If we put an apple in a three-dimensional cube and that apple suddenly disappears without any opening on the surface of the cube, science also knows a solution: in four-dimensional space, the three-dimensional cube is open in the direction of the fourth dimension, so in this direction the apple can be removed. Of all this, three-dimensional beings only notice that the apple is gone, for them the fourth dimension is invisible.
So John was the first man to believe in the resurrection of Jesus. Later joined to him the others when Jesus appeared to them, and even Thomas believed when the risen Jesus showed him His wounds. And He also appeared on the road to Emmaus, and we know from the letters of Peter that Jesus also appeared before many other people, in whom, of course, that encounter became the Christian faith.
But the first to become a believer through personal experience was the Apostle John. He saw the untouched veils without the body, as well as the veil on which, after being taken away from the tomb, an image of a crucified man seemed to emerge, this veil known today as the veil of Turin.
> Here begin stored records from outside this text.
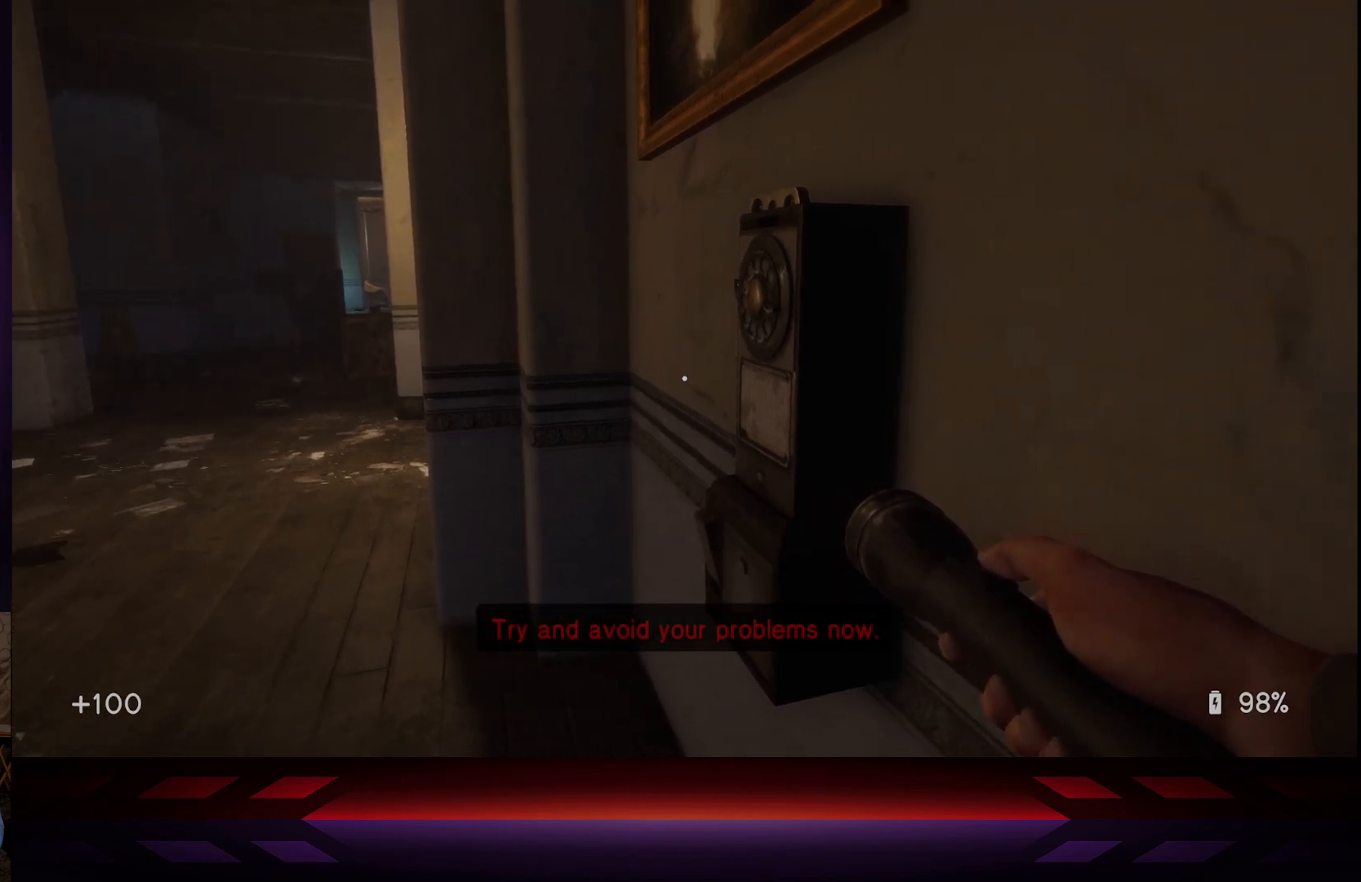
{"buttons": [], "left_stick": "center", "right_stick": "center", "events": []}
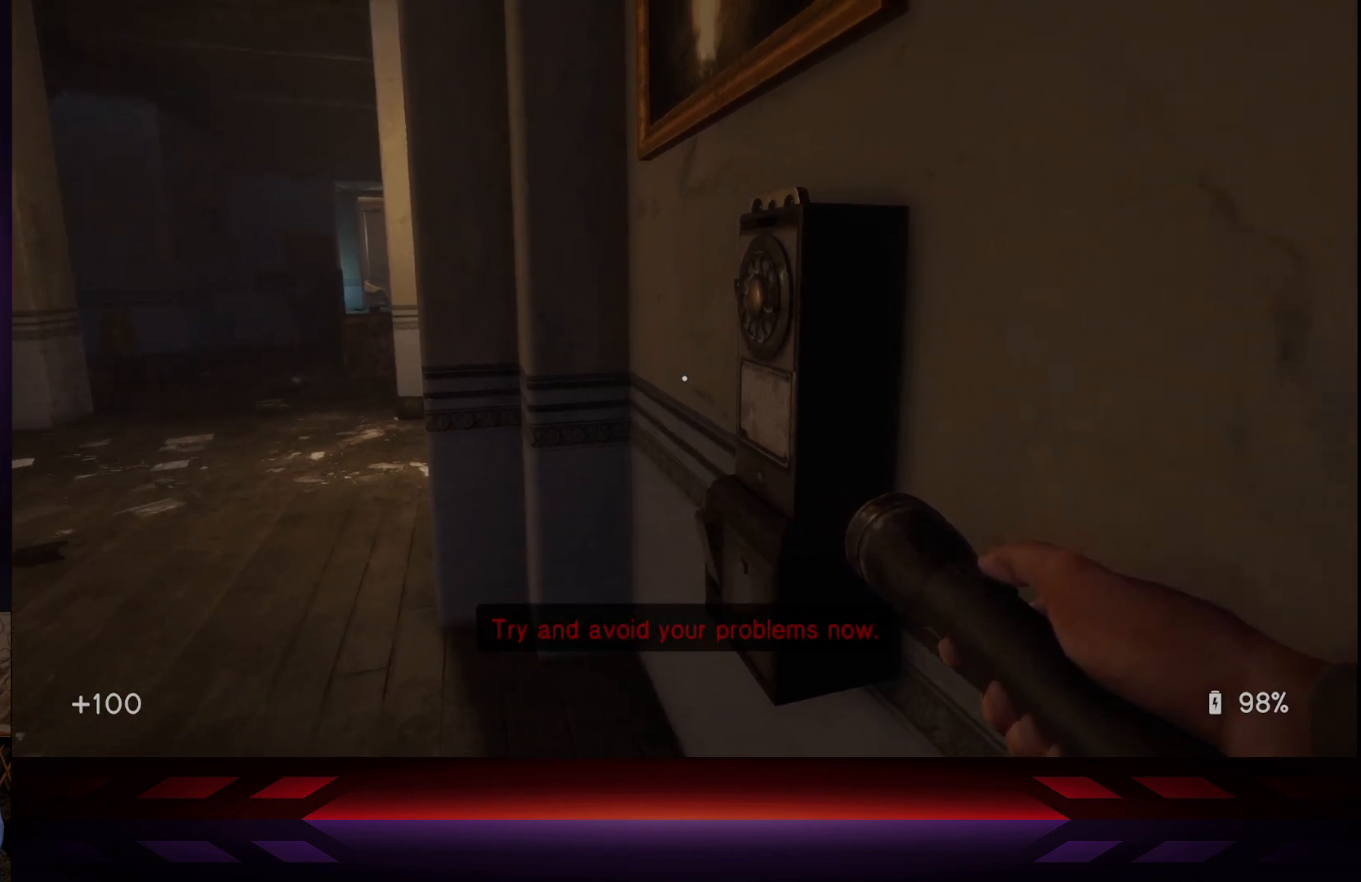
{"buttons": [], "left_stick": "center", "right_stick": "center", "events": []}
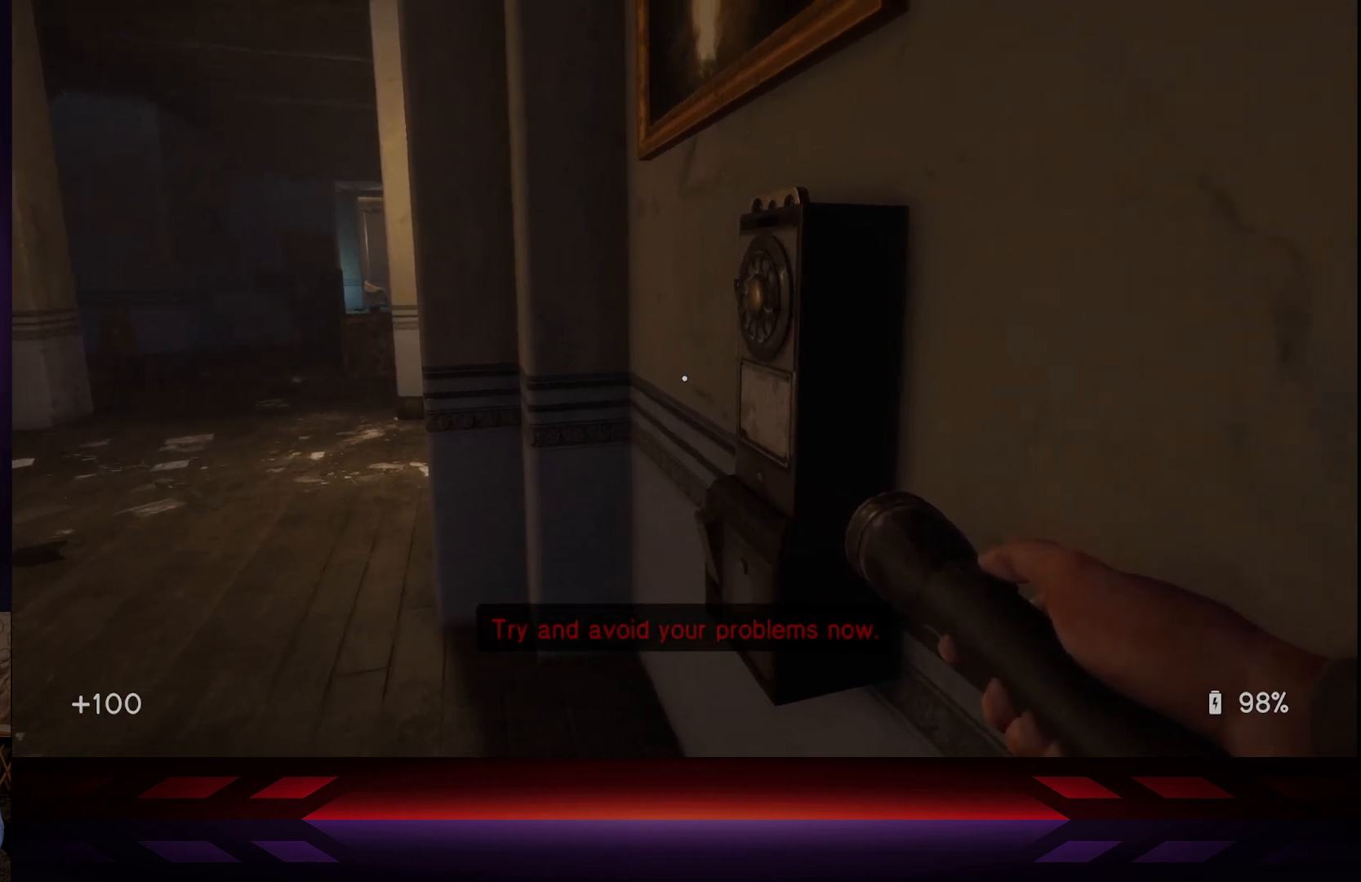
{"buttons": [], "left_stick": "center", "right_stick": "center", "events": []}
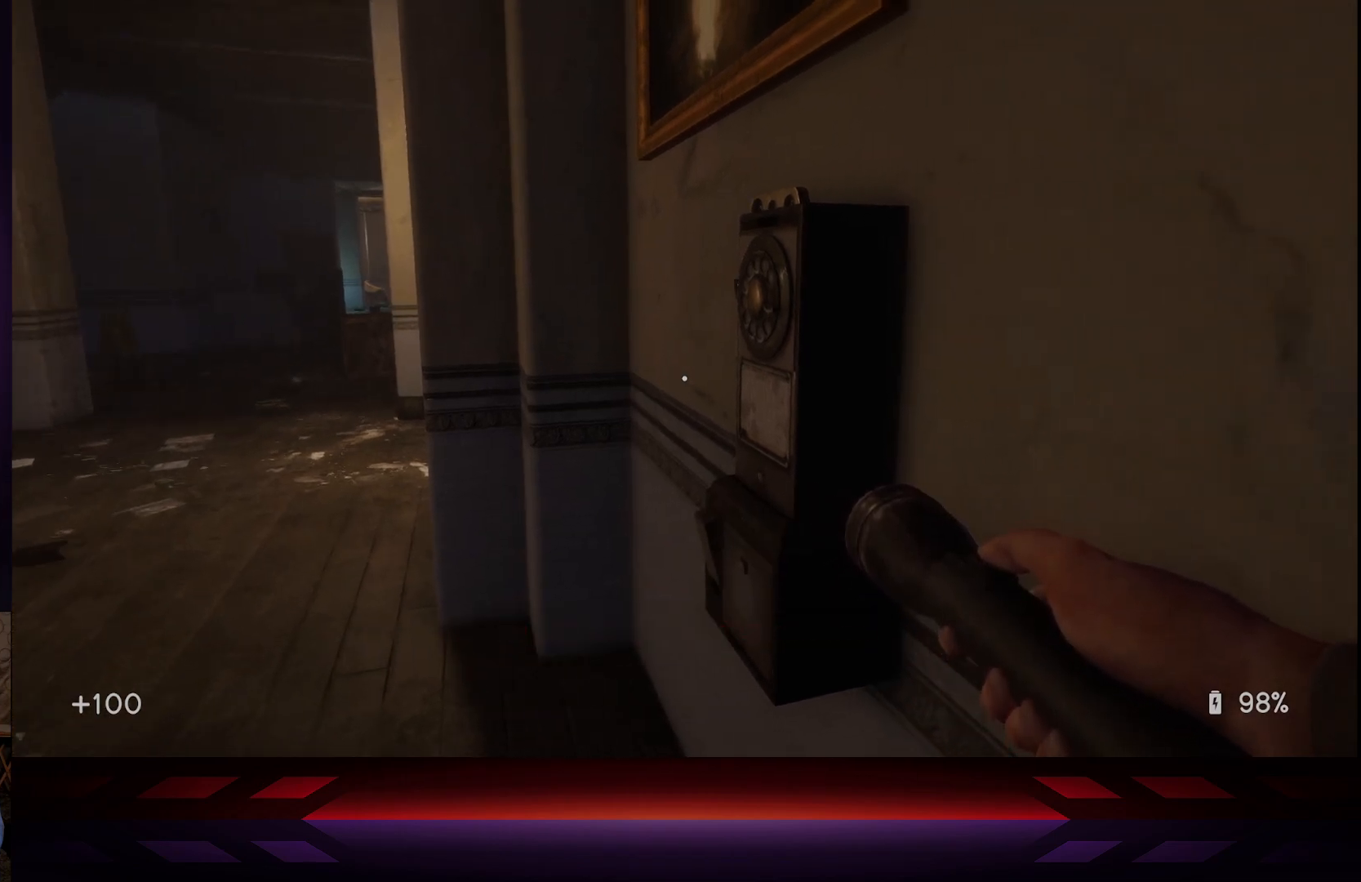
{"buttons": [], "left_stick": "center", "right_stick": "center", "events": []}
So that’s the story. Something else is worth talking about. Many claim that Jesus did not actually die or be resurrected. But then who had the interest in removing the body from the grave? It was the worst case scenario for the Romans and the Jews, so they couldn’t be. The disciples alone would have had a reason to take the body in secret and thus set off a legend on its journey about the risen Jesus. But the tomb was sealed with a stone and sealed, guarded by soldiers at all times. If someone even got into the tomb and took the body away, why would he care to put the veils back in their original position and roll up the napkin as well, and then falsify an image on the veil later? If a robbery had taken place, the scene should have been appropriate.
And if Peter had known about the abduction of the body, would he have been able to play all his life and then let himself crucify upside down in Rome? Would John have been able to write his gospel and then the Book of Revelation based on a lie? Would Martyr Stephen have been willing to let stone himself to death for a lie? Would people who became Christians have been able to die in gladiatorial arenas for their faith if it were based on the whole lie?
There are many stories imaginable, but to me only one of them is believable, one in which John saw and believed.